Nous n’avons néanmoins jamais douté du caractère perfectible du texte que nous avons transmis à l’Assemblée nationale.

Force est cependant de constater que, tel qu’il nous revient aujourd’hui, il a perdu sa légitimité et n’est plus du tout fidèle à l’esprit qui avait guidé nos travaux en première lecture.

Notre objectif est de faciliter, pour les collectivités territoriales qui le souhaitent, la réutilisation des monuments de l’État. Mais le respect de notre héritage historique et culturel doit rester au cœur de toute action, et il est hors de question de « brader » le patrimoine de la nation.

Lorsqu’une volonté de transfert de l’État rejoint un projet porté par une collectivité pour faire vivre son histoire et pour développer son attractivité culturelle, il est tout à fait légitime et sain que celle-ci puisse assumer pleinement son rôle. Cette notion de projet culturel doit cependant rester indissociable du transfert à titre gratuit.

C’est la raison pour laquelle nous nous opposons absolument à la rédaction de l’article 7 adoptée par l’Assemblée nationale.

Nous ne voterons en faveur de l’adoption de cette proposition de loi que si certains amendements, visant à rétablir la version du texte adoptée par le Sénat en janvier dernier, sont adoptés.

Nous sommes en effet fermement attachés à la philosophie du texte voté en première lecture au Sénat.

Il est ainsi inenvisageable que le projet culturel porté par la collectivité territoriale bénéficiaire du transfert de propriété à titre gratuit soit à durée déterminée. Nous pourrions envisager sa réévaluation, pour éviter qu’il ne perde sa pertinence au cours du temps ou qu’il ne devienne contreproductif, mais à aucun moment il ne doit disparaître, sans conséquences sur la propriété du bien.

Les dévolutions aux collectivités territoriales, si elles sont envisagées de manière sereine, transparente et rigoureuse, peuvent constituer une bonne solution pour éviter les situations dramatiques dans lesquelles des monuments fantastiques finissent pas tomber dans l’oubli, quand ce n’est pas en ruines...

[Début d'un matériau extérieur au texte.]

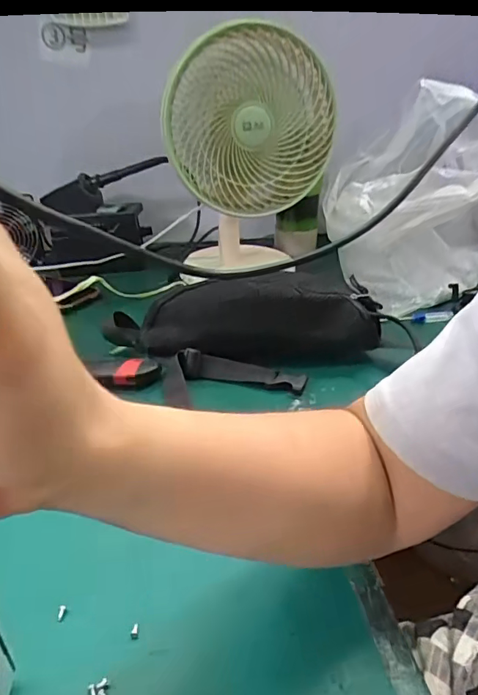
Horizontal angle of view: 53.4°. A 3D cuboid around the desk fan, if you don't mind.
[{"bbox_3d":[0.008,-0.253,0.685,0.206,0.321,0.179,-5,32,-10],"label":"desk fan"}]

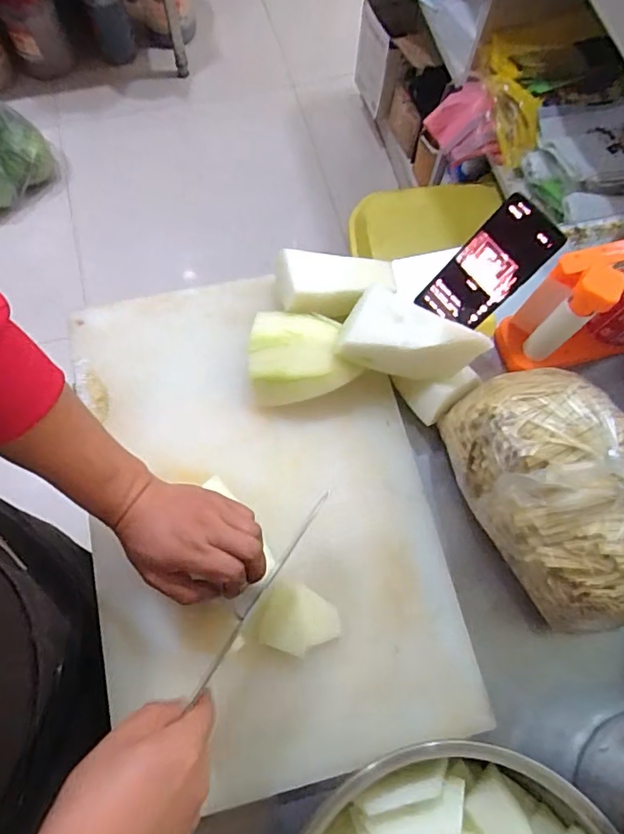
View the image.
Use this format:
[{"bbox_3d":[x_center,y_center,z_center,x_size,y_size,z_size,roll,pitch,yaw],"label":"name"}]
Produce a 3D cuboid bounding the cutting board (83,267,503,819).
[{"bbox_3d":[-0.042,0.086,0.558,0.360,0.030,0.507,-12,72,-6],"label":"cutting board"}]

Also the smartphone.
[{"bbox_3d":[0.191,-0.159,0.583,0.073,0.150,0.010,51,34,11],"label":"smartphone"}]

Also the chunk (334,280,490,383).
[{"bbox_3d":[0.106,-0.092,0.557,0.146,0.050,0.091,13,71,3],"label":"chunk"}]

La défense et la sauvegarde du patrimoine sont des préoccupations constantes de la commission et, bien sûr, du groupe RDSE. C’est la raison pour laquelle nous déterminerons notre vote en fonction des amendements qui seront adoptés ; si nous considérons qu’il n’est plus assez protecteur, nous ne pourrons pas voter ce texte. (Applaudissements.)